=== Begin Enclosure ===
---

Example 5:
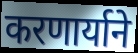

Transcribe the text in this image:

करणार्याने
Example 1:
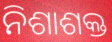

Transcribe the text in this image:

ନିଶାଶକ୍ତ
=== End Enclosure ===
Down to the last line, return the entries above exactly, with no pictures.

---

Example 5:

Transcribe the text in this image:

करणार्याने
Example 1:

Transcribe the text in this image:

ନିଶାଶକ୍ତ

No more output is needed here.